Radiologists use the specific pattern, location, and behavior of a dark area across multiple MRI sequences to determine its cause. A single dark spot on one sequence rarely tells the whole story.
Dark Areas on Chest X-Rays
On a standard chest X-ray, your lungs are supposed to look dark because they’re full of air, which lets X-rays pass through without much absorption. A problem shows up when part of the lung looks darker than it should, or when the pattern of darkness changes.
A pneumothorax (collapsed lung) creates an area that’s unusually black because air has escaped from the lung into the chest cavity, where there’s no lung tissue to partially block the X-rays. Emphysema, a form of chronic lung disease, also produces areas of increased darkness because the tiny air sacs in the lungs have been destroyed, leaving larger empty spaces. In both cases, the excess blackness reflects a loss of normal lung architecture.
Conversely, lung cancer can actually reduce the darkness in an area because rapidly growing cells replace the air-filled sacs with solid tissue. So on a chest X-ray, a concerning lung finding is more often a white or gray mass than a black one.
Black Masses on the Skin
Outside of imaging, a physically black-colored mass on the skin raises its own set of questions. The most serious possibility is melanoma, a cancer of the pigment-producing cells in the skin. Melanoma’s hallmark features include asymmetry, irregular borders, and variable coloration, often mixing shades of brown, black, blue, and sometimes red or white within a single lesion.
Melanoma has several subtypes. Lentigo maligna melanoma appears as a broad, flat, tan-to-brown patch with irregular borders and uneven pigmentation, typically on sun-exposed skin. Acral lentiginous melanoma develops on the palms, soles, or under the nails, where it can be mistaken for a bruise or fungal infection. One particularly tricky form, amelanotic melanoma, actually lacks the dark pigmentation entirely, making it look pink or skin-colored.
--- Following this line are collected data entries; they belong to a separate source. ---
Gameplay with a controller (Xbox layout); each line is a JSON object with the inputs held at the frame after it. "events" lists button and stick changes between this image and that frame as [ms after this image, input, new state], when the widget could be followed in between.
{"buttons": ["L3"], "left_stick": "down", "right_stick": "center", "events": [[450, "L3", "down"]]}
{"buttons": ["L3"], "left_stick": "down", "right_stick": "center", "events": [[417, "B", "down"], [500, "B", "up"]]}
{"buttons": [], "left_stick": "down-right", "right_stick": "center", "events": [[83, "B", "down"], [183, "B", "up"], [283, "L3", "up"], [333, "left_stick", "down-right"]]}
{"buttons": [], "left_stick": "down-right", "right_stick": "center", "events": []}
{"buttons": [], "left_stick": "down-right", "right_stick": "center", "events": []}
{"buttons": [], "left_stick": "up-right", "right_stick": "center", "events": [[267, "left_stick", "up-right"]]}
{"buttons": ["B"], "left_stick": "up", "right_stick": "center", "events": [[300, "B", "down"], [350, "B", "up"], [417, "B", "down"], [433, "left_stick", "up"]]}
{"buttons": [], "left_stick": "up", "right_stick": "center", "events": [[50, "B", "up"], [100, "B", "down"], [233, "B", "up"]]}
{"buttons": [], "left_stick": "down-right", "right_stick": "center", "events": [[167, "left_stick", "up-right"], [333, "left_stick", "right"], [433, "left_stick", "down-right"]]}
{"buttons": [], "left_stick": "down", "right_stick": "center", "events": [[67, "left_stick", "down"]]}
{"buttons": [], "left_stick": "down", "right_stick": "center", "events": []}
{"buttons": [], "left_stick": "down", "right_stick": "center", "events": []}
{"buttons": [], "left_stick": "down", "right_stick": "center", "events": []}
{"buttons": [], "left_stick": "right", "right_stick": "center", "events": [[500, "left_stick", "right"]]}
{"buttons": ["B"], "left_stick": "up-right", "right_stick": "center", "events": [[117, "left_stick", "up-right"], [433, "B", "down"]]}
Many dark skin lesions are not melanoma. Seborrheic keratoses are extremely common benign growths that can appear very dark brown or black, especially in older adults. They tend to have a waxy, “stuck on” appearance. Dark moles (nevi) are also usually harmless. The key warning signs that push toward evaluation are a lesion that’s new, changing in size or shape, has multiple colors, or has borders that look ragged or poorly defined.
What Happens After a Dark Mass Is Found
When a radiologist identifies an unexplained dark mass on any type of scan, the next step depends on how suspicious it looks, where it is, and what imaging was used. For something that looks clearly benign, like a simple cyst on ultrasound, no follow-up may be needed at all. For findings that fall into an intermediate category, short-term follow-up imaging in 6 to 12 months is common to check for changes.
For findings that look more concerning, a biopsy is typically the next step. In breast imaging, this usually means a needle biopsy guided by ultrasound or mammography, which is an outpatient procedure. For lung findings, a CT-guided biopsy or bronchoscopy may be used. The goal is always to get a tissue sample that can be examined under a microscope, because imaging alone can suggest possibilities but rarely provides a definitive diagnosis.
If your imaging report mentions a dark or black area, the most useful information is in the radiologist’s impression section at the bottom, which translates the visual findings into a clinical recommendation. That section will specify whether the finding is considered benign, probably benign, suspicious, or highly suggestive of malignancy, along with what should happen next.